I do want to take issue with your memory sizing and estimates on vCPU loading. Let me put it this way: while Nehalem-EP has better memory bandwidth and SMT threads, Opteron has access to abundant memory. Therefore, it does not make sense - for example - to be OK with enabling SMT but then constrain the benchmark to 24GB due to a Xeon memory limitation.
I would urge you to look at 48GB configurations on Xeon and Istanbul for your comparison systems. By the way, in consolidation numbers, this makes a significant reduction in $/VM with only a minor increase in per-system CAPEX.
Another interesting issue you touched on is tuning and load balance.
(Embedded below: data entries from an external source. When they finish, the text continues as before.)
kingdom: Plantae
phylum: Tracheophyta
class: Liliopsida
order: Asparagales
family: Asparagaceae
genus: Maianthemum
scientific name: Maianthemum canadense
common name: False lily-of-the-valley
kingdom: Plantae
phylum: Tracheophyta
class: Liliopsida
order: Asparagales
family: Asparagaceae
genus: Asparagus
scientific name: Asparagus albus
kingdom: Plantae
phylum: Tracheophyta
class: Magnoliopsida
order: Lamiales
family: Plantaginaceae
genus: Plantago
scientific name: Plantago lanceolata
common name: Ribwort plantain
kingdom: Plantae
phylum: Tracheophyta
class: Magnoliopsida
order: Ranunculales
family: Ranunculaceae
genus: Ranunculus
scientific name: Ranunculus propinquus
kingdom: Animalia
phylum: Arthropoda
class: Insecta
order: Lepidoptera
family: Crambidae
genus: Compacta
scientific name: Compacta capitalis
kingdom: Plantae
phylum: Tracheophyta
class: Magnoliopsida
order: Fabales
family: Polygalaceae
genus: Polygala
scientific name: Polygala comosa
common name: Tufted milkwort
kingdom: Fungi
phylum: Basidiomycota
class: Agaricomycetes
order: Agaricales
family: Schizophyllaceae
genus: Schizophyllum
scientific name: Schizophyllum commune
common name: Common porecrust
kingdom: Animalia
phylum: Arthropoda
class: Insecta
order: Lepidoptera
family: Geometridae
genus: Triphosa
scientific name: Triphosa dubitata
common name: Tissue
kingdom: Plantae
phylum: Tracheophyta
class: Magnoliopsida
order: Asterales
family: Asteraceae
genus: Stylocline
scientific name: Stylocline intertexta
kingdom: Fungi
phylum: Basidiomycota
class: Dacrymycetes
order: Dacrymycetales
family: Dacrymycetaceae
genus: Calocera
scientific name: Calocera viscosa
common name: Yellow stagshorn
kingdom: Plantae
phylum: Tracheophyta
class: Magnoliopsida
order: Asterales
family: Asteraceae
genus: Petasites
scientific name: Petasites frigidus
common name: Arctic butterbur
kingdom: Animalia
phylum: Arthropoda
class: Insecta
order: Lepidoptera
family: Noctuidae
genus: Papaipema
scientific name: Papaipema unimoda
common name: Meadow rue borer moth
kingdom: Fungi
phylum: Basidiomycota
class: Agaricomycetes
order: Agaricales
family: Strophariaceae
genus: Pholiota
Great job here. These are "black magic" issues that - as you noted - can have serious effects on virtualization performance (ok, scheduling efficiency.) Knowing your platform's balance point(s) is critical to performance sensitive apps but not so critical for light-load virtualization (i.e. not performance sensitive.)
It sounds like your learning - through experimentation with vAPUS - that virtualization testing does not predict similar results from "similarly configured machines" where performance testing is concerned. In fact, the "right balance" of VM's, memory and vCPU/CPU loading for one system may be on the wrong side of the inflection point for another.
All and all, a very good article.
JohanAnandtech - Tuesday, June 2, 2009 - link
"this probably should be clearly stated... "Good suggestion. I adapted the article. RVI and EPT are always on if possible (so also 32 bit). HT-assist is of always on "Auto" (so off) unless we indicate otherwise.
"Therefore, it does not make sense - for example - to be OK with enabling SMT but then constrain the benchmark to 24GB due to a Xeon memory limitation. "
1) You must know that vApus Mark I uses too much memory for the webportals. They can run without any performance loss in 2 GB, even 1 GB. So as we move up on the number of tiles we run, it is best to reclaim the wasted memory.
2) I agree that a price comparison should include copious amount of memory (48 GB or so).
3) We don't have more than 24 GB DDR-3 available right now. It would be unfair to force the system to swap in a performance comparison.
"Opteron has access to abundant memory". What do you mean by this? Typical 2P Opterons have 64 GB, 2P Nehalems 72 GB as upper limit?
"In fact, the "right balance" of VM's, memory and vCPU/CPU loading for one system may be on the wrong side of the inflection point for another"
Great comment. Yes, that makes it even more complex to compare two systems. That is why we decided to show 2 datapoints for the 2 tile systems.
Collin, thanks for the excellent comments. It is very rewarding to notice that people take the time to dissect our hard work. Even if that means that you find wrinkles that we have to iron out. Great feedback.